Here is example of dataset clips
https://drive.google.com/open?id=1qlKYT6W4izLPzhw5UTFDZY1ftOxIsbOJ

I have applied rnnoise to the dataset for the german dataset spoken by @mrthorstenm
In addition I apply filtering with sox: highpass at 100Hz and lowpass at 7000

Listening to @snake examples I think it wouldn’t hurt to apply rnnoise there.

2 Likes

The optimization made by @dkreutz to my recordings really improved the quality precisely. Lots of my recordings had random noise or reverb problems before.

How can I use rnnoise? It seems rnnoise_demo common_voice_ru_18849003.wav out.wav doesn’t work for me.

>ffmpeg -i ./common_voice_ru_18849003.wav
Input #0, wav, from './common_voice_ru_18849003.wav':
  Metadata:
    encoder         : Lavf57.83.100
  Duration: 00:00:02.81, bitrate: 353 kb/s
    Stream #0:0: Audio: pcm_s16le ([1][0][0][0] / 0x0001), 22050 Hz, mono, s16, 352 kb/s

> ffmpeg -i out.wav
out.wav: Invalid data found when processing input

rnnoise_demo requires raw audio, not wav.
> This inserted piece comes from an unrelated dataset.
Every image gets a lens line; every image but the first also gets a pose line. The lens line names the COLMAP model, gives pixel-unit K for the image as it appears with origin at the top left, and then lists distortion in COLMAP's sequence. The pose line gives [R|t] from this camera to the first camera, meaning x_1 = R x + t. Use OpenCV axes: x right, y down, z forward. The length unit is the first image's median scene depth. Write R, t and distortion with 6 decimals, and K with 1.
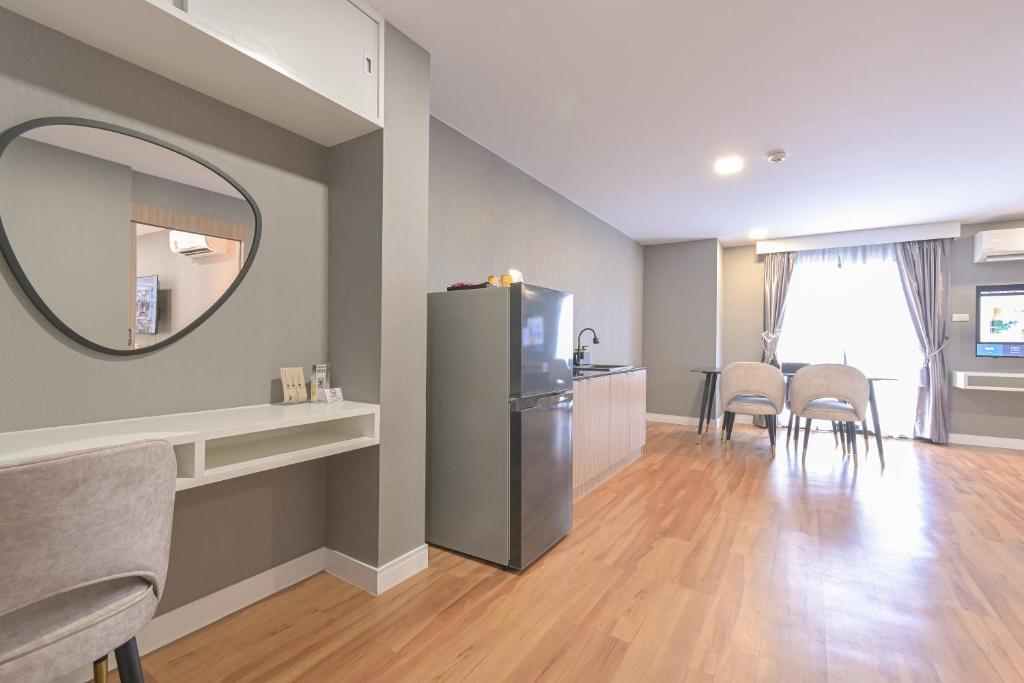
lens RADIAL K [[446.9, 0, 512.0], [0, 446.9, 341.5], [0, 0, 1]] dist [0.002006, 0.000053]
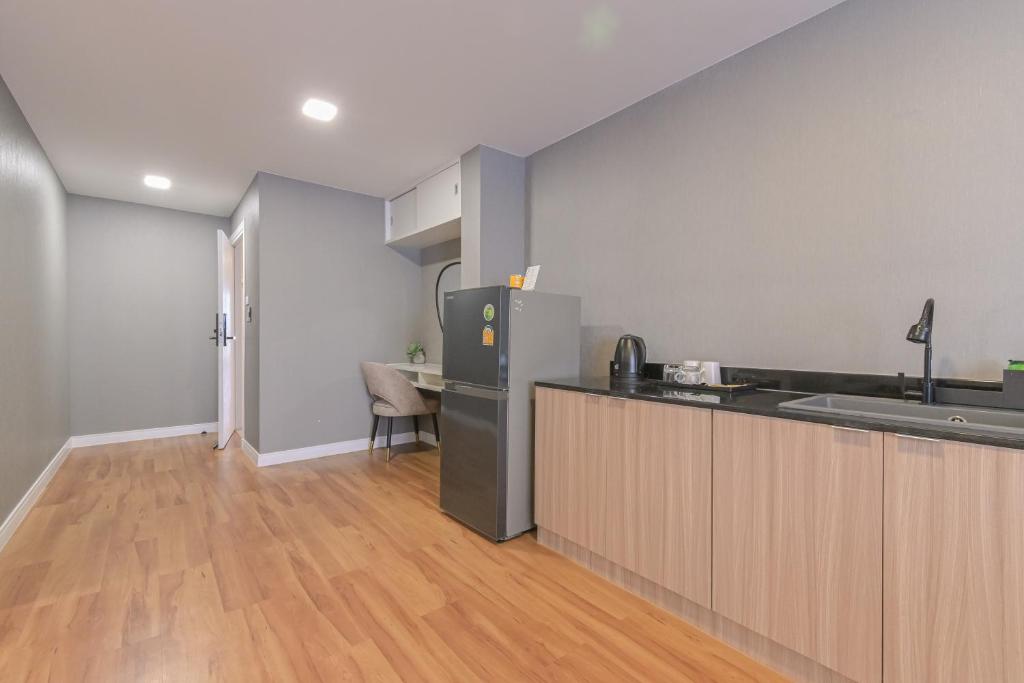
lens RADIAL K [[446.9, 0, 512.0], [0, 446.9, 341.5], [0, 0, 1]] dist [0.002006, 0.000053]
pose [[-0.310516, -0.004299, -0.950559, 1.240561], [-0.009480, 0.999954, -0.001425, 0.014292], [0.950521, 0.008568, -0.310542, 1.634888]]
I have created a python-script for rnnoise&sox filtering for a preprocessing toolchain (not the nicest programming, but does its job):

from pathlib import Path
import subprocess

src = "/path/to/your/wav/files/"

rnn = "/path/to/rnnoise_demo"

paths = Path(src).glob("*.wav")

i = 0

for filepath in paths:
    i += 1
    print(str(filepath))
    filename = str(filepath).split("/")[-1]
    #print(filename)
    subprocess.run(["sox", filepath, "48k.wav", "remix", "-", "rate", "48000"]) #stereo to mono and upsample to 48000Hz
    subprocess.run(["sox", "48k.wav", "-c", "1", "-r", "48000", "-b", "16", "-e", "signed-integer", "-t", "raw", "temp.raw"]) # convert wav to raw
    subprocess.run([rnn, "temp.raw", "rnn.raw"]) # apply rnnoise
    subprocess.run(["sox", "-r", "48k", "-b", "16", "-e", "signed-integer", "rnn.raw", "-t", "wav", "rnn.wav"]) # convert raw back to wav 
    subprocess.run(["rm", "-f", str(filepath)]) # overwrite file at destination
    subprocess.run(["sox", "rnn.wav", str(filepath), "remix", "-", "highpass", "100", "lowpass", "7000", "rate", "22050"]) # apply high/low pass filter and change sr to 22050Hz
    #if i == 10: # for testing stop after ten files
    #    break

print("total: ", i)
2 Likes

I use pydub and https://github.com/Shb742/rnnoise_python
for doing rnnoise in bulk/scripts, but your way also translates easily to bash.

1 Like

Thanks man. Your script is great. It improved alignment a bit but still there is no diagonal line. I just wonder why there is diagonal for val and train, but no for test? Isn’t diagonal for validation is proof of good model?